Consider the empirical risk, $R_n$ (the average loss over a training set) for the truncated quadratic loss. What is gradient of $R_n$ in $\beta$? Does it always exists?
Demonstrate that the gradient does not have continuous derivative everywhere.
Recall that support vector machines used the hinge loss $(1 - y_i x_i^\top)_+$ with a ridge regularization. Write the regularized optimization method for the truncated quadratic loss, and derive the gradient of the regularized empirical risk.
Because the loss does not have continuous Hessian, instead of the Newton method, we will use a quasi-Newton method that replaces the Hessian with a quasi-Hessian (another matrix that is meant to approximate the Hessian). Consider the following quasi-Hessian of the regularized objective to be $$G(\beta) = \frac 1n \sum_i 2 (x_i x_i^\top 1\{ y_i x_i^\top \beta > 1 \}) + 2 \lambda.$$ Demonstrate that the quasi-Hessian is positive definite, and write pseudo-code for quasi-Newton optimization. (There was a correction in the lectures, that when minimizing a function you should subtract the gradient $\beta \gets \beta - H^{-1} g$).

HW3 Logistic, LDA, SVM



In [1]:

    
import pandas as pd
import numpy as np
import matplotlib as mpl
import matplotlib.pyplot as plt

import sklearn.linear_model as skl_lm
from sklearn.discriminant_analysis import LinearDiscriminantAnalysis
from sklearn.metrics import confusion_matrix, classification_report, precision_recall_curve, roc_curve
from sklearn import preprocessing
from sklearn.svm import SVC
from sklearn.model_selection import train_test_split
# dataset path
data_dir = "."

The following code reads the data, subselects the $y$ and $X$ variables, and makes a training and test split. This is the Abalone dataset and we will be predicting the age. V9 is age, 1 represents old, 0 represents young.



In [2]:

    
sample_data = pd.read_csv(data_dir+"/hw3.csv", delimiter=',')
sample_data.V1=sample_data.V1.factorize()[0]

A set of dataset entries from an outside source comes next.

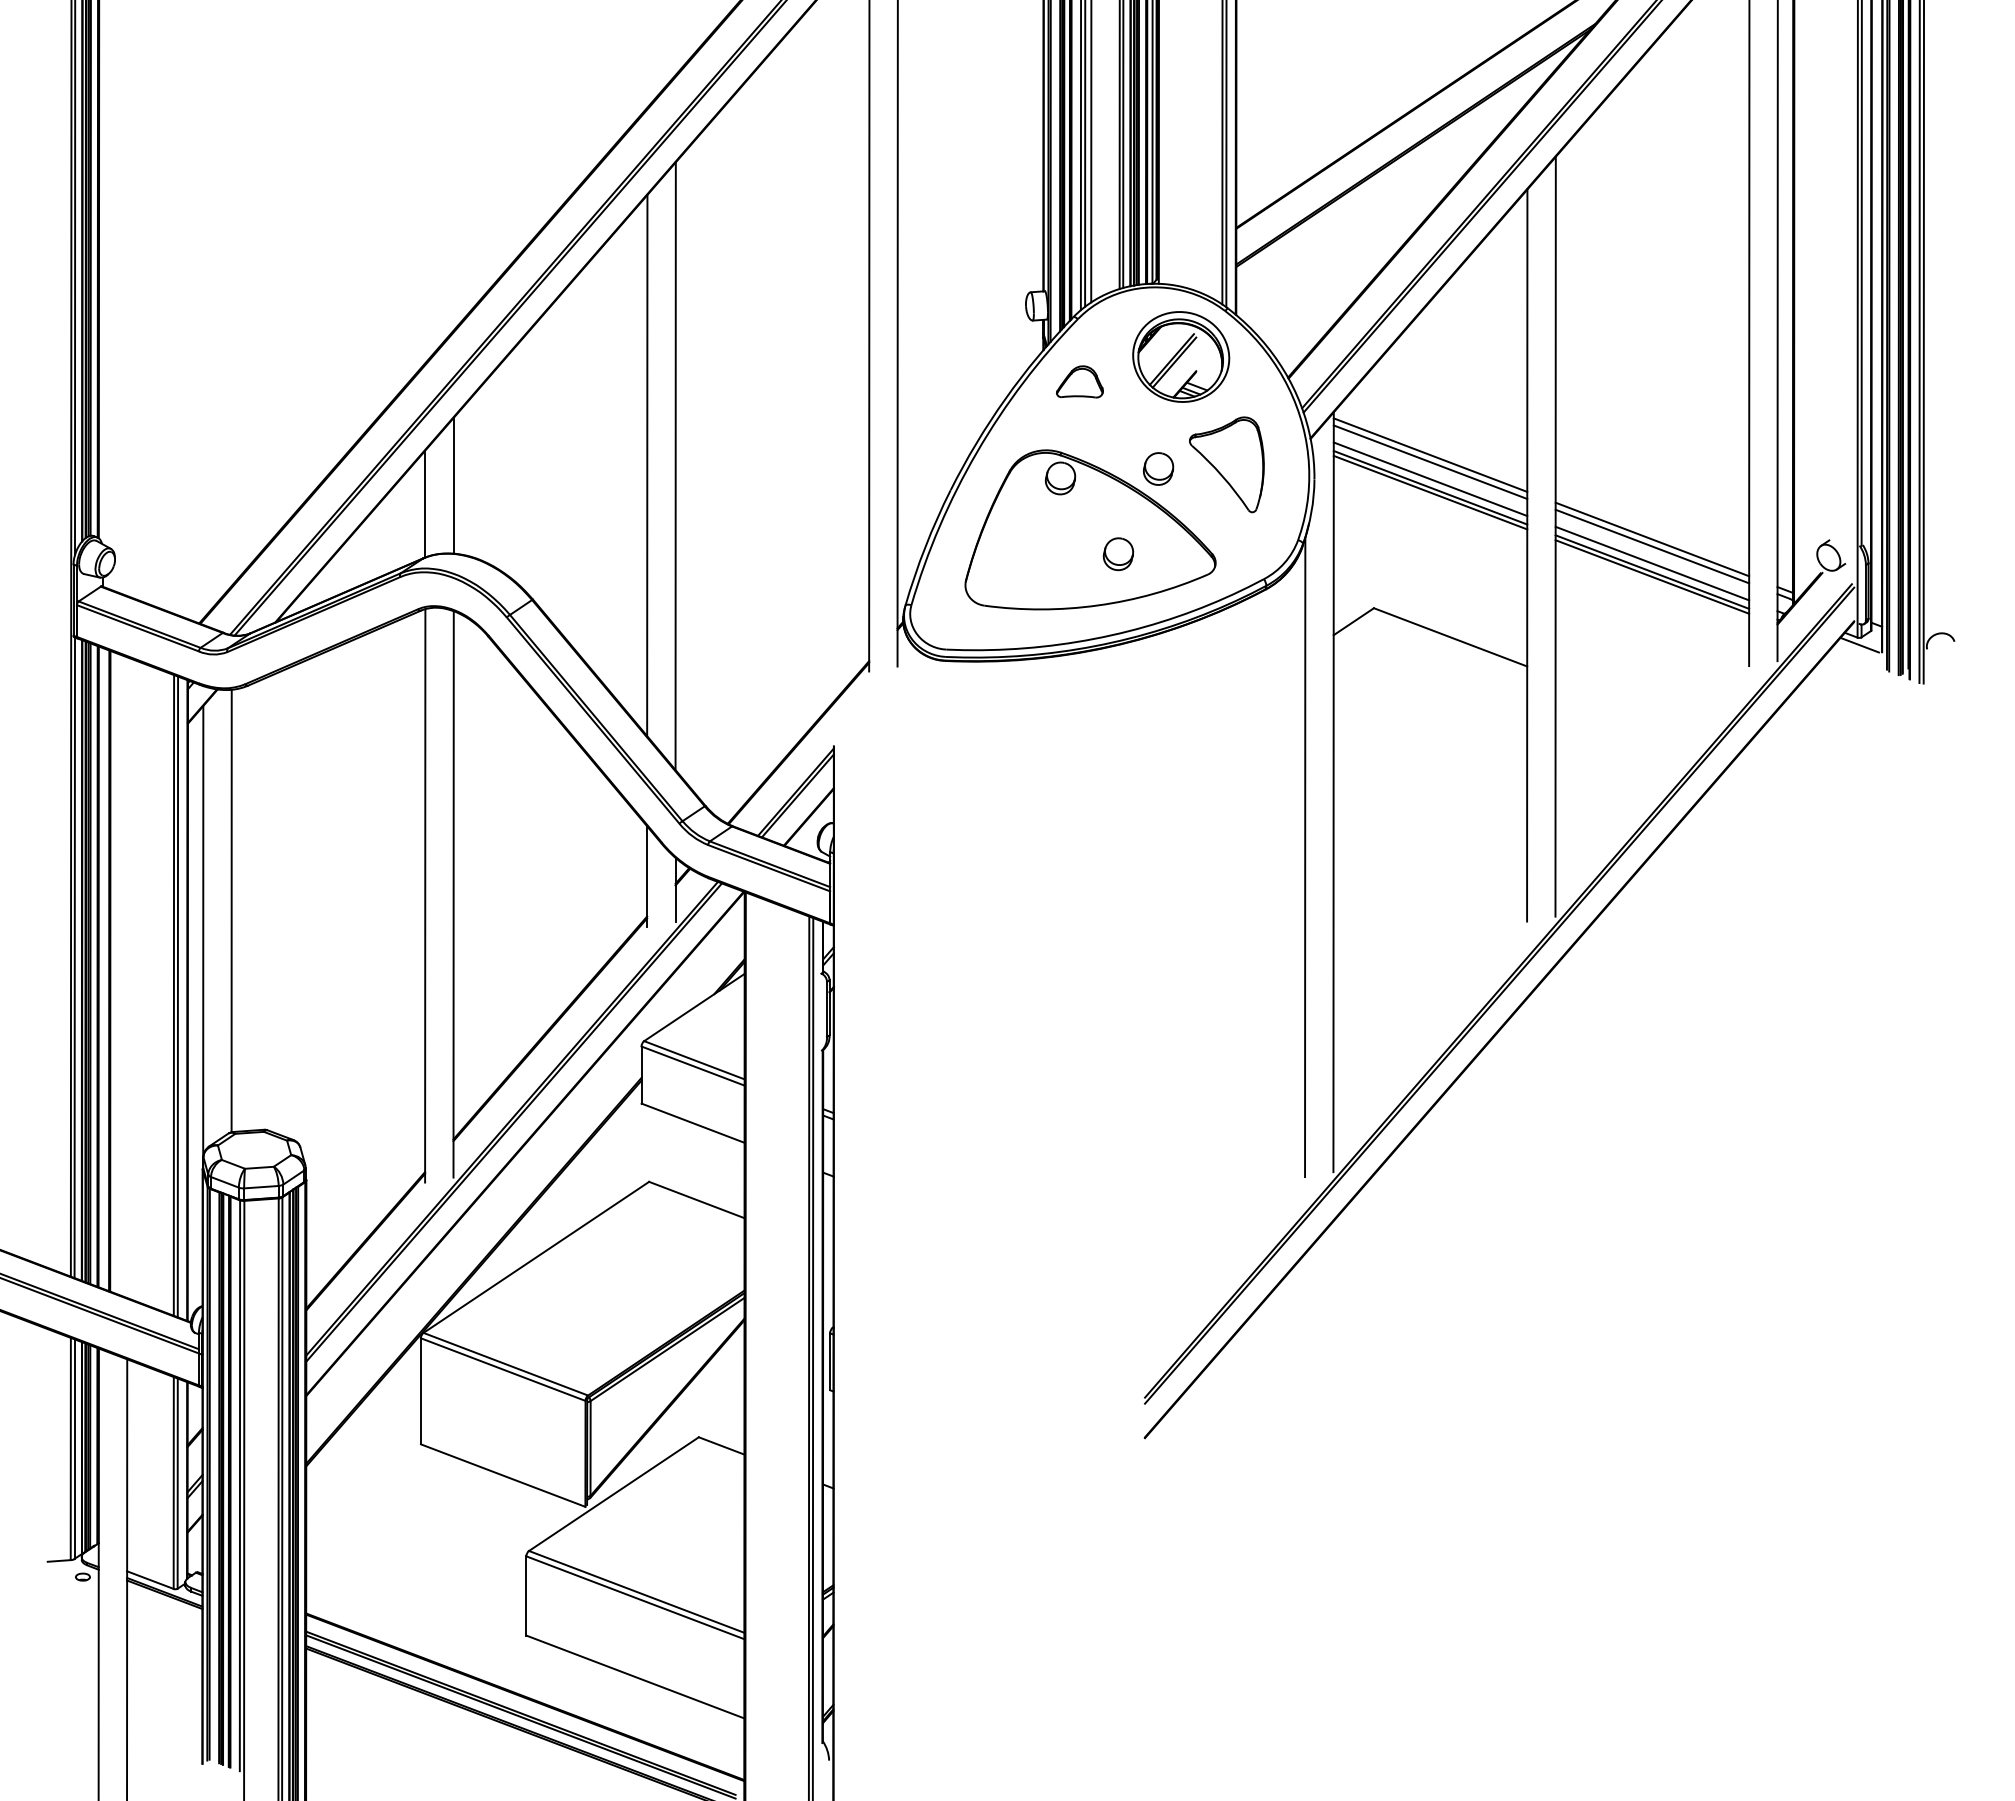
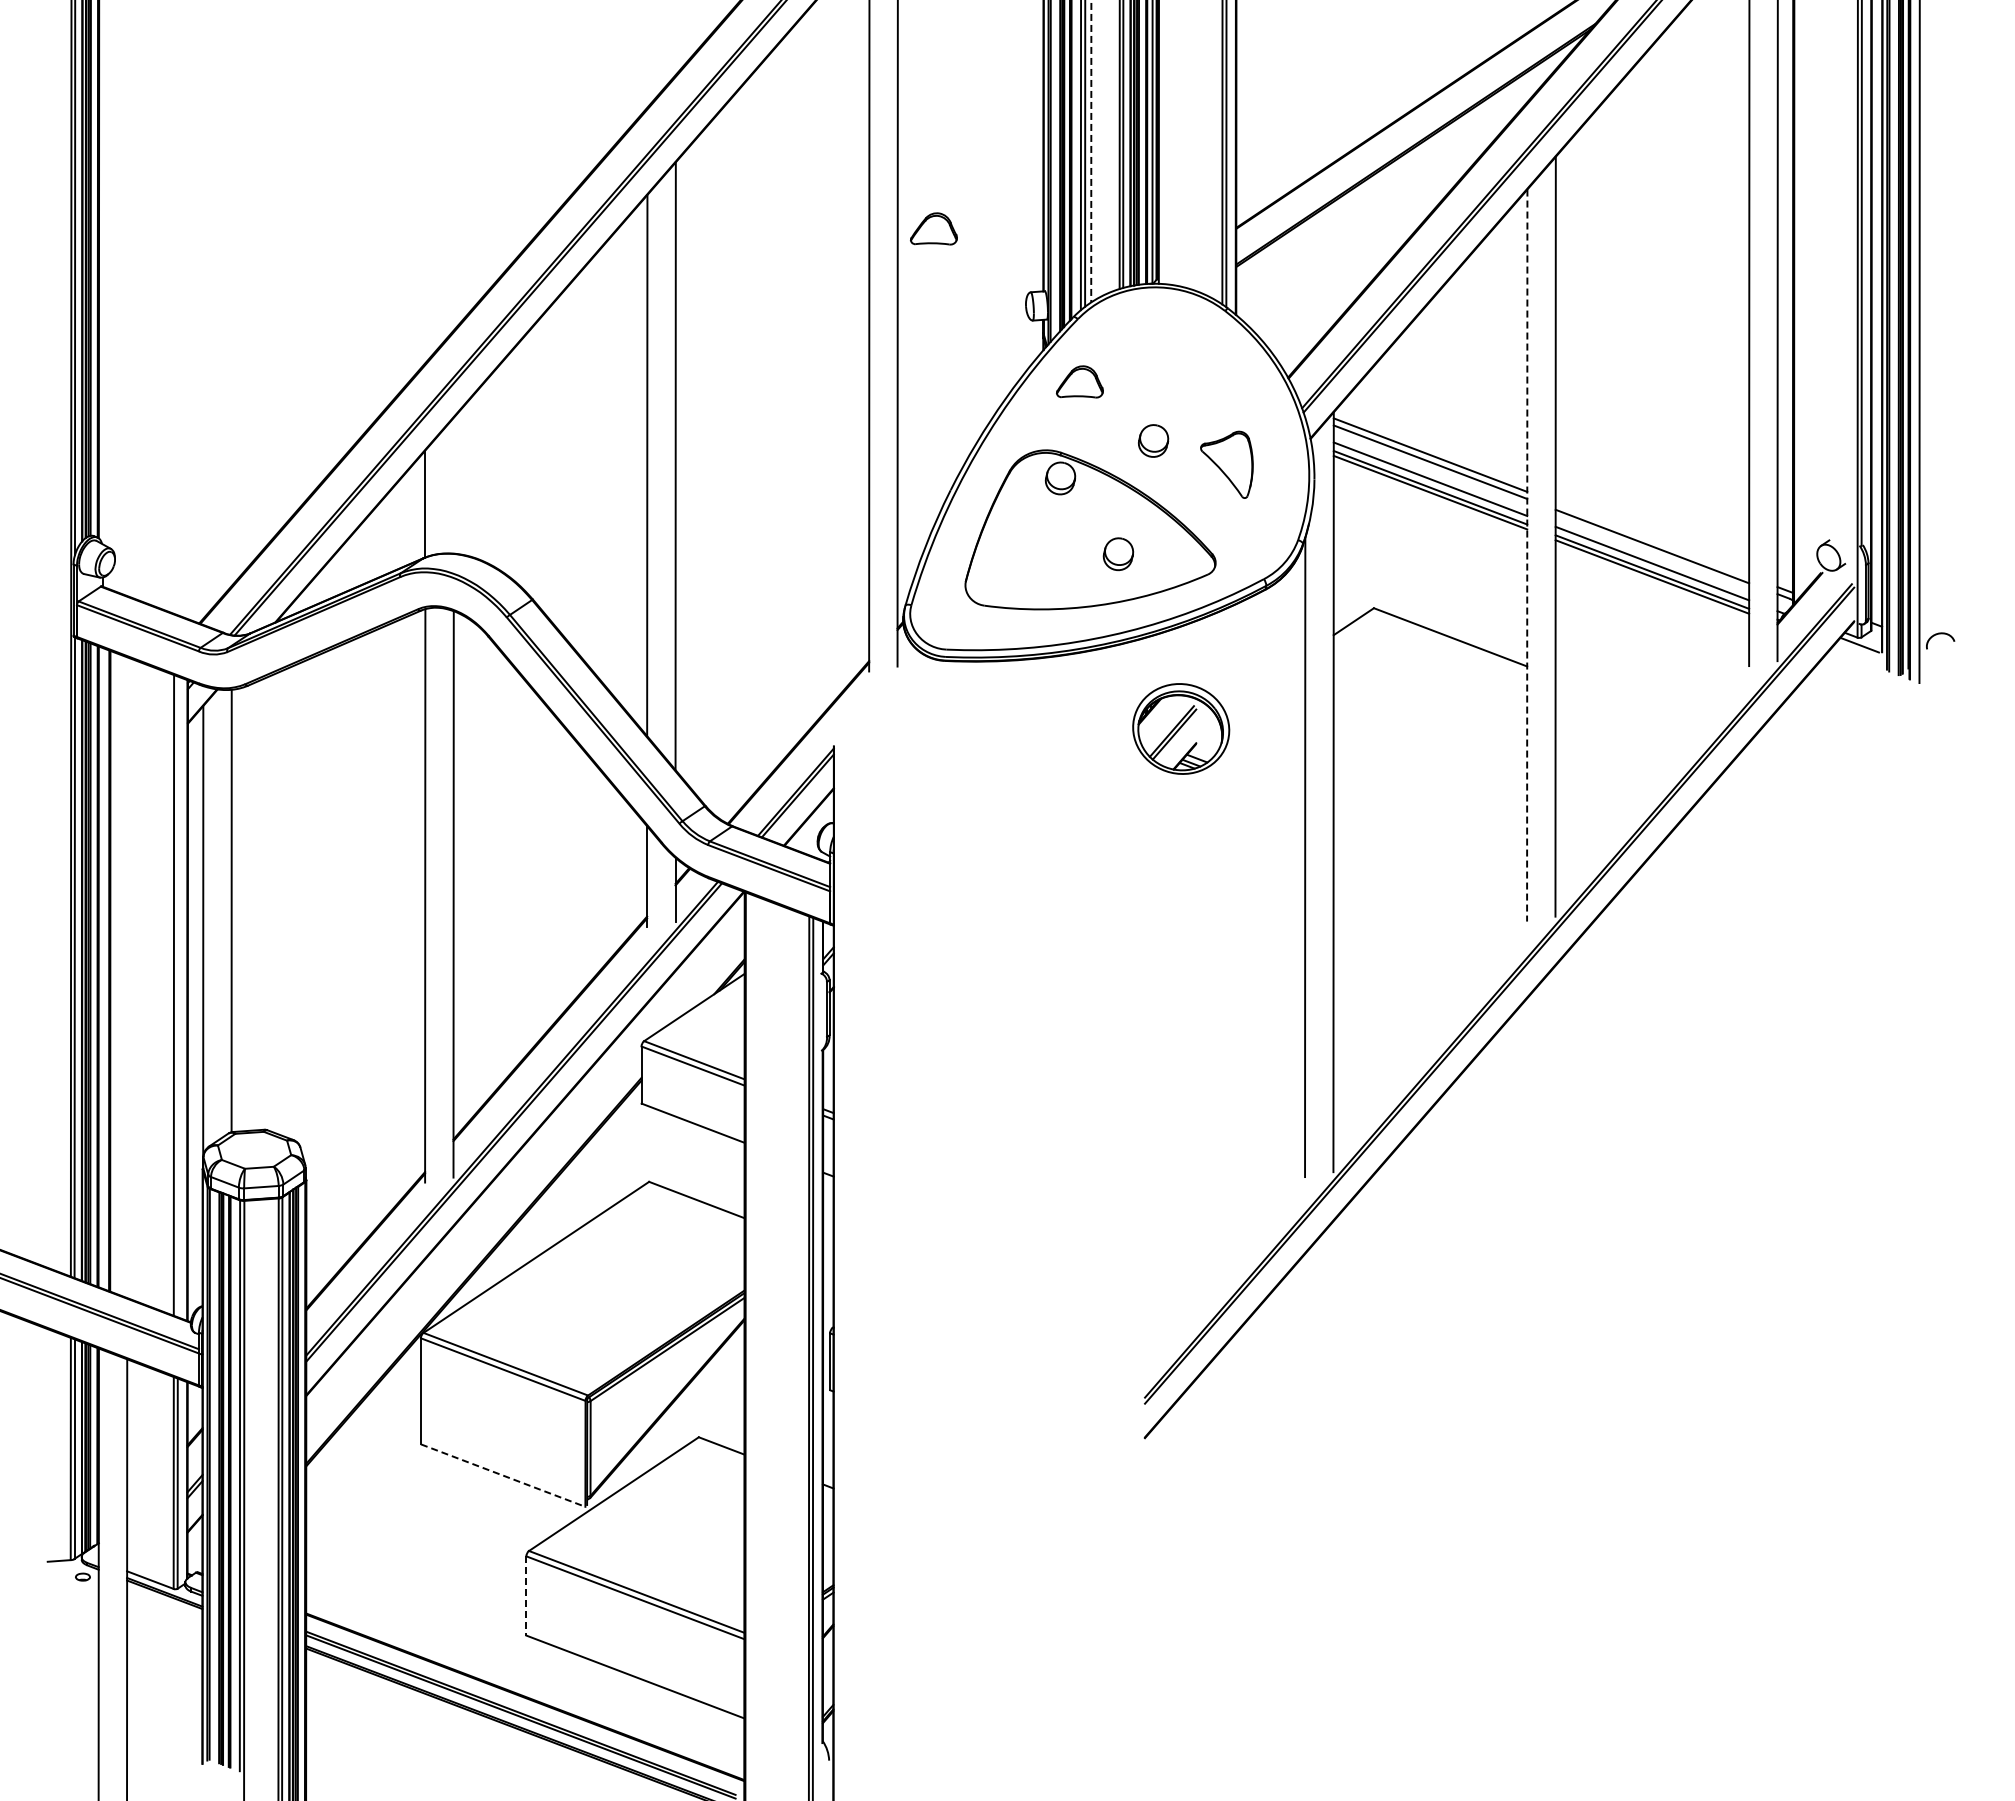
line at (1091, 151): solid -> dashed
part at (933, 228): none -> present
line at (1923, 342): present -> none
part at (1181, 356) position: (1181, 356) -> (1181, 728)
part at (1226, 464) size: 76x98 px -> 54x69 px
part at (1158, 468) position: (1158, 468) -> (1153, 440)
line at (453, 485): present -> none
line at (1652, 539): present -> none
line at (1527, 556): solid -> dashed
line at (177, 996): present -> none
line at (503, 1475): solid -> dashed
line at (526, 1596): solid -> dashed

X = np.array(sample_data.iloc[:,range(0,8)])
y = np.array(sample_data.iloc[:,8])

X_train, X_test, y_train, y_test = train_test_split(X, y, test_size=.3, random_state=0)

Exercise 2.1 (10 pts) Perform logistic regression using Newton conjugate gradient. You should save the predicted probabilities, and save the roc and pr curves (using roc_curve and precision_recall_curve) computed using the test set.

Exercise 2.2 (10 pts) Do the same for linear discriminant analysis.

Exercise 2.3 (10 pts) Do the same for support vector machines.

Exercise 2.4 (10 pts) Plot and compare the ROC and PR curves for the above methods.